WORK REQUIRED: Of all the entries below, only the lines from the one with "78 | 38 | 86 |" up to and including the one with "87 | 42 | 97 |" are to be duplicated exactly.
RECORD SET: Begin
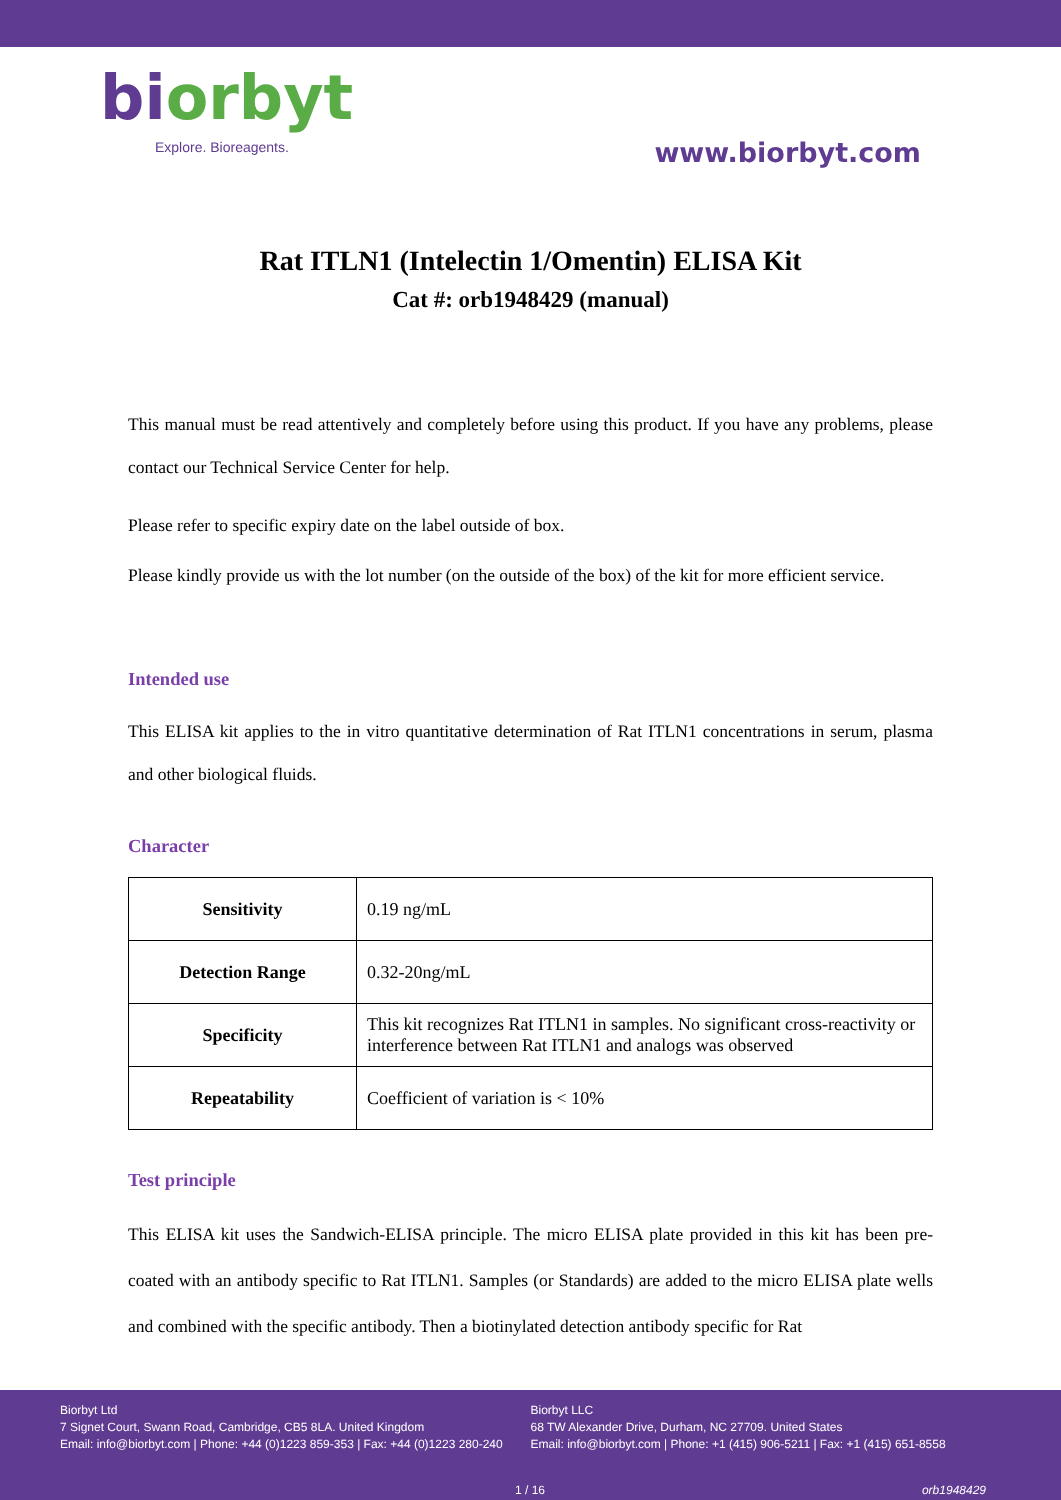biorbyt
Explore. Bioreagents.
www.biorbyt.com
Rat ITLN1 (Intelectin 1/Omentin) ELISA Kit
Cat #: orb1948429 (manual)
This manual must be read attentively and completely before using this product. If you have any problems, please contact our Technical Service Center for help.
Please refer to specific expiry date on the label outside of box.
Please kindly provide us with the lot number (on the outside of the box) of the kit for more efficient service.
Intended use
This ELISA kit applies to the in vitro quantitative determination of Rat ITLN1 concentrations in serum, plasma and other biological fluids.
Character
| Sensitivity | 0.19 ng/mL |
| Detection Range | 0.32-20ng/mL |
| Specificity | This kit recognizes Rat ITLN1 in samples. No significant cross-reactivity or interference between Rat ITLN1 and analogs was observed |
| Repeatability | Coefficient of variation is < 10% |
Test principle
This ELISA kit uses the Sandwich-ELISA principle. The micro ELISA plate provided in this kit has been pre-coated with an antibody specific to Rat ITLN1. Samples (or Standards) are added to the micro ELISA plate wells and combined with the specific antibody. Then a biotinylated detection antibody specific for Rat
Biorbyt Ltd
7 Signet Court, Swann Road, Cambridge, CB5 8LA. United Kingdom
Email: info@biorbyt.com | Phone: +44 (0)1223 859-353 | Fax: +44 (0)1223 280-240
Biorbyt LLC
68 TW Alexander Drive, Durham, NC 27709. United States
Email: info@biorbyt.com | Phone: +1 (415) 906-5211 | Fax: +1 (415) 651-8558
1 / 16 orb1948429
RECORD SET: End
RECORD SET: Begin
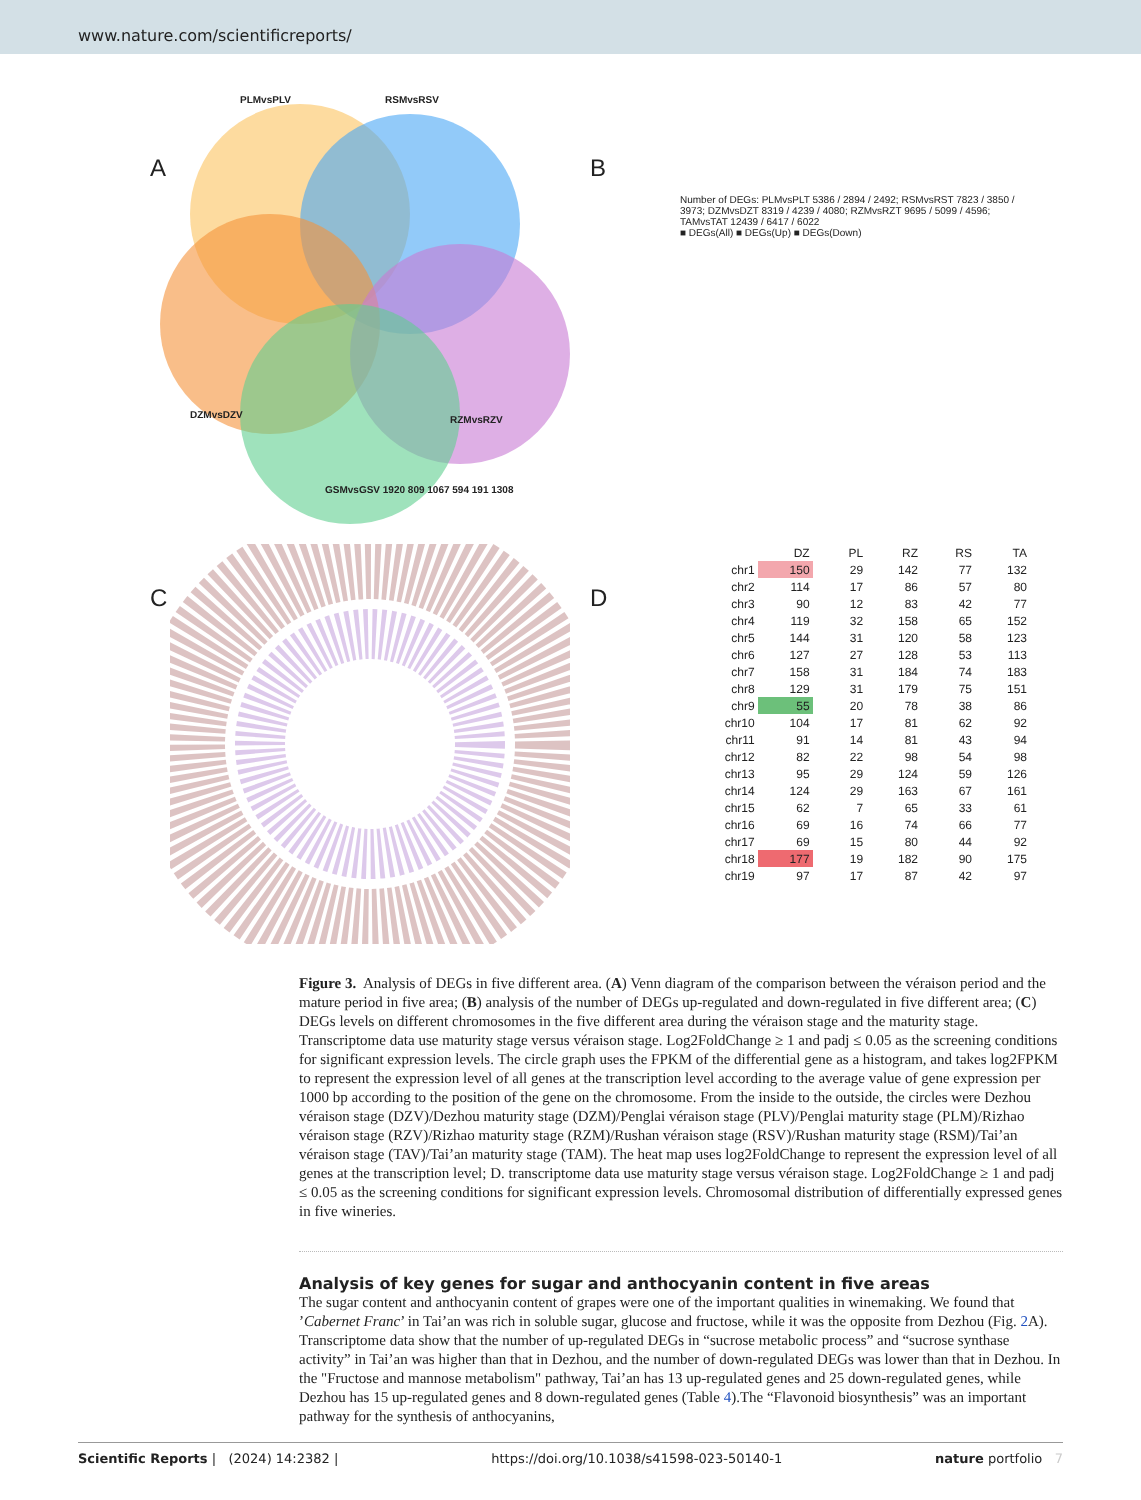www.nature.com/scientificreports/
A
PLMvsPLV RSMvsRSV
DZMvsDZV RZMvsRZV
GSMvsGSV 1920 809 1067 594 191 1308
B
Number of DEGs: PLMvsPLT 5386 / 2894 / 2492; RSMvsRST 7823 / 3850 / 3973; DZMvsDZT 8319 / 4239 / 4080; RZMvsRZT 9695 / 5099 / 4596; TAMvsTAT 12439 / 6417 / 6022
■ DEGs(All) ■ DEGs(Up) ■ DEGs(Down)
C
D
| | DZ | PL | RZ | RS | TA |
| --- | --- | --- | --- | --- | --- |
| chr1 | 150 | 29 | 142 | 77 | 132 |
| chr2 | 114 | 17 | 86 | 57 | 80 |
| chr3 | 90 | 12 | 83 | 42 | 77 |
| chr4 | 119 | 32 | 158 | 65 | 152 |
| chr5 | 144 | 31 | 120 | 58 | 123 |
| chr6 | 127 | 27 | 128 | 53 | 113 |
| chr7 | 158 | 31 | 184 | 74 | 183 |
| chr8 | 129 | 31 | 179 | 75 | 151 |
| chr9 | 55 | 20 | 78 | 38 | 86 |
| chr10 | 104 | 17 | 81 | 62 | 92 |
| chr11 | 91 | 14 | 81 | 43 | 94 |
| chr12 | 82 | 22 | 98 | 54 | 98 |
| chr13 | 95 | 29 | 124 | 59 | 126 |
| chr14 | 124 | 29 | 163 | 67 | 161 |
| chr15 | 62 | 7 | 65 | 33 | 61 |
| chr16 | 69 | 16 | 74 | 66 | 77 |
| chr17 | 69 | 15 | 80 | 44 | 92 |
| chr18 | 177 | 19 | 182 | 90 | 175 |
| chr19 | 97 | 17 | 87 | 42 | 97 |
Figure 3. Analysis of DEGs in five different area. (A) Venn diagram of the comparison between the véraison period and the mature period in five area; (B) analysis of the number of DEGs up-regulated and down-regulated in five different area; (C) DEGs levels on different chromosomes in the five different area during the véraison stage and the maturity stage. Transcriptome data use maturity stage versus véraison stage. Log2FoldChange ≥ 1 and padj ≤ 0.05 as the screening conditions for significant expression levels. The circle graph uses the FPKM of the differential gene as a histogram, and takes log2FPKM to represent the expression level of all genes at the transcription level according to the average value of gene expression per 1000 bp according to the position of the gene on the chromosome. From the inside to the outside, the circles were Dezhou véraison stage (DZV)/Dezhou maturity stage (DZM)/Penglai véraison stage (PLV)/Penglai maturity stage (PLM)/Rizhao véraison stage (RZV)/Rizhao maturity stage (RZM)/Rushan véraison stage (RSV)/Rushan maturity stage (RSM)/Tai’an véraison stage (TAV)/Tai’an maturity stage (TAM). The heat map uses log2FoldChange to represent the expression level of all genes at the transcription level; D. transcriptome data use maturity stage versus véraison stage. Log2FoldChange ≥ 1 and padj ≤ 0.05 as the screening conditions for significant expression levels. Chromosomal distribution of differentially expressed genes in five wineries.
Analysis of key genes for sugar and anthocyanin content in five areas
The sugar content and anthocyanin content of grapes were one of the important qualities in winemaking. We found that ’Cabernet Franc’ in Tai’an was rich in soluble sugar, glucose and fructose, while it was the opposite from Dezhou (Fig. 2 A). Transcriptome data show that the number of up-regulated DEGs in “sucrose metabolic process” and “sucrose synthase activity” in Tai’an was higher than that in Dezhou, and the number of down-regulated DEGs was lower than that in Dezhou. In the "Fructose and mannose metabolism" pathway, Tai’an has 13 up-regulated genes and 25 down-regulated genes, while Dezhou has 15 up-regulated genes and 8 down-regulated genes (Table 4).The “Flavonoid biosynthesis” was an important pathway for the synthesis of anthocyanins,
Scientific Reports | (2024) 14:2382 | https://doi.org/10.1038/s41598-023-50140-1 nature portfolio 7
RECORD SET: End
REPLY:
| chr9 | 55 | 20 | 78 | 38 | 86 |
| chr10 | 104 | 17 | 81 | 62 | 92 |
| chr11 | 91 | 14 | 81 | 43 | 94 |
| chr12 | 82 | 22 | 98 | 54 | 98 |
| chr13 | 95 | 29 | 124 | 59 | 126 |
| chr14 | 124 | 29 | 163 | 67 | 161 |
| chr15 | 62 | 7 | 65 | 33 | 61 |
| chr16 | 69 | 16 | 74 | 66 | 77 |
| chr17 | 69 | 15 | 80 | 44 | 92 |
| chr18 | 177 | 19 | 182 | 90 | 175 |
| chr19 | 97 | 17 | 87 | 42 | 97 |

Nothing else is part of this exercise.